_TASK DESCRIPTION_.
Repeat the lines of the items from the very first line up to and including the line containing "Por ello, buscaron".

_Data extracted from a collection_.
==================================================
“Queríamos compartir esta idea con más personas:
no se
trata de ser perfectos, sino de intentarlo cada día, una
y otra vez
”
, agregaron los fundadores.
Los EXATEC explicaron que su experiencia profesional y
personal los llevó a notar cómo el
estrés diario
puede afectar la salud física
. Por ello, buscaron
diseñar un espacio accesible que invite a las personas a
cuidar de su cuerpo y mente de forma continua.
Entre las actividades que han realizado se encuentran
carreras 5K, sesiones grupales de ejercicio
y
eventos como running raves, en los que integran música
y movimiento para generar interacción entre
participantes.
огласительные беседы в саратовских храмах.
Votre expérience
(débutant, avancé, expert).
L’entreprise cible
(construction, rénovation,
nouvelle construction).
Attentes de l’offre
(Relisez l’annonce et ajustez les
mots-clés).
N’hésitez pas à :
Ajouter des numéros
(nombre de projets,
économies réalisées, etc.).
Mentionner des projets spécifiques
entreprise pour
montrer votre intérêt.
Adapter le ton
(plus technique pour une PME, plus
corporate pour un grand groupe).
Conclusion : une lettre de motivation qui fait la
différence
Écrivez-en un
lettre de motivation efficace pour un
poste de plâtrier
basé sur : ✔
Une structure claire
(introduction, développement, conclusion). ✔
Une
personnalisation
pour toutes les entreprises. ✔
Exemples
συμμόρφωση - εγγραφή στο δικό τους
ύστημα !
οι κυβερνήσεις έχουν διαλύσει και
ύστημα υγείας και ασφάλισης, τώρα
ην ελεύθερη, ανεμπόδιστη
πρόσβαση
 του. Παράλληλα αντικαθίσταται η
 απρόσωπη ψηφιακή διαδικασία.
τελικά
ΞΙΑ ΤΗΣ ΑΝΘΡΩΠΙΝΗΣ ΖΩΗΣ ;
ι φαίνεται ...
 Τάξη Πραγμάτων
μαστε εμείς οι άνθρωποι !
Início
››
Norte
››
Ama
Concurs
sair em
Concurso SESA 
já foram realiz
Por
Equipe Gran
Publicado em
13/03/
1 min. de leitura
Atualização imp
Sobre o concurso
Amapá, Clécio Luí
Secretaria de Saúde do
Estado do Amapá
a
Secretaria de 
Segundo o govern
==================================================
_SOLUTION FOR THIS EXERCISE_.
“Queríamos compartir esta idea con más personas:
no se
trata de ser perfectos, sino de intentarlo cada día, una
y otra vez
”
, agregaron los fundadores.
Los EXATEC explicaron que su experiencia profesional y
personal los llevó a notar cómo el
estrés diario
puede afectar la salud física
. Por ello, buscaron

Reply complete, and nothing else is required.